HANOVER, N.H. - Young people across the United States who smoke electronic cigarettes are considerably more likely to start smoking traditional cigarettes within a year than their peers who do not smoke e-cigarettes, according to an analysis led by the University of Pittsburgh Center for Research on Media, Technology, and Health and the Dartmouth-Hitchcock Norris Cotton Cancer Center. The study is the first to assess this relationship in a nationwide sample and to include people older than 18.
The results, to be published online Sept. 8 and in the November print issue of JAMA Pediatrics, are timely as the U.S. Food and Drug Administration considers how to regulate e-cigarettes, which are easier for adolescents to purchase and, in many respects, more attractive to young people than traditional cigarettes.
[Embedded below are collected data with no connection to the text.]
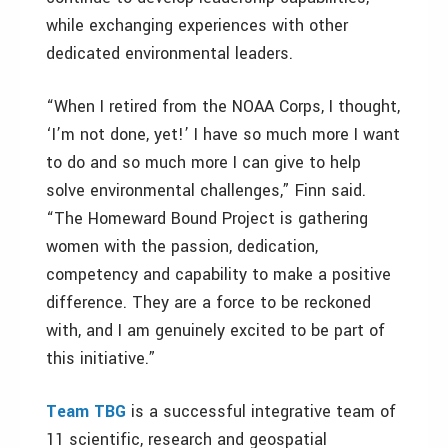
while exchanging experiences with other
dedicated environmental leaders.
“When I retired from the NOAA Corps, I thought,
‘I’m not done, yet!’ I have so much more I want
to do and so much more I can give to help
solve environmental challenges,” Finn said.
“The Homeward Bound Project is gathering
women with the passion, dedication,
competency and capability to make a positive
difference. They are a force to be reckoned
with, and I am genuinely excited to be part of
this initiative.”
Team TBG
is a successful integrative team of
11 scientific, research and geospatial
"E-cigarettes are not subject to many laws that regulate traditional cigarettes, such as age limits on sales, taxation and labeling requirements. They also come in youth-oriented flavorings that laws have limited in traditional cigarettes, such as apple bubble gum and chocolate candy cane," said lead author Brian Primack, M.D., Ph.D., director of CRMTH and assistant vice chancellor for health and society in Pitt's Schools of the Health Sciences.
James Sargent, M.D., professor of pediatrics at Dartmouth's Geisel School of Medicine and senior author on the study, adds: "It also is notable that electronic cigarettes are marketed on television. This represents the first time in more than 40 years that a smoking-related device has been advertised on this medium, which has tremendous reach and could drive appeal of these products among youth."
For the current publication, the research team analyzed data on a national sample of nearly 700 16- to 26-year-old nonsmokers surveyed in 2012 and again in 2013 through the Dartmouth Media, Advertising, and Health Study. All participants were considered "non-susceptible" to initiating traditional cigarette smoking at the beginning of the study, because they had responded "definitely no" when asked if they would try a cigarette offered by a friend or believed they would smoke a cigarette within the next year.
By the next year, 38 percent of the baseline e-cigarette users had initiated traditional cigarette smoking. In comparison, only 10 percent of the youths who were not baseline e-cigarette users started smoking traditional cigarettes.
"These differences remained statistically significant and robust even when we controlled for multiple known risk factors for initiating cigarette smoking, such as age, sex, race, ethnicity, socioeconomic status, sensation seeking, parental smoking and friend smoking," Primack said.
In the manuscript, Primack, Sargent and their team theorize why e-cigarette smoking may serve as a gateway to traditional cigarette smoking, including:
- E-cigarettes deliver nicotine more slowly than traditional cigarettes, allowing a new user to advance to cigarette smoking as he or she becomes tolerant of nicotine side effects.
- Unlike other forms of nicotine, such as smokeless tobacco, e-cigarettes are designed to mimic the behavioral and sensory act of cigarette smoking, allowing the user to become accustomed to the act of smoking.
- E-cigarettes are not subject to the same regulations as traditional cigarettes, potentially renormalizing the act of smoking after decades of public health efforts to shift public norms around smoking.
Regulating e-cigarettes is controversial because they are sometimes used as harm reduction tools by established smokers.
"However, recent data suggest that more youth than ever are using e-cigarettes and that as many half of these adolescents are not smoking traditional cigarettes," Sargent said. "Therefore, it is important to continue surveillance of both e-cigarettes and tobacco products among young people so policymakers can establish research-informed regulations to help prevent e-cigarettes from becoming gateway products on the road to youth smoking."
Additional authors on this research are Samir Soneji, Ph.D., of The Dartmouth Institute for Health Policy and Clinical Practice; Michael Stoolmiller, Ph.D., of the University of Oregon; and Michael J. Fine, M.D., M.Sc., of Pitt and the VA Pittsburgh Healthcare System.
This research was supported by National Cancer Institute grants R01-CA077026, R01-CA140150 and R21-CA185767, and National Center for Advancing Translational Sciences grant KL2-TR001088.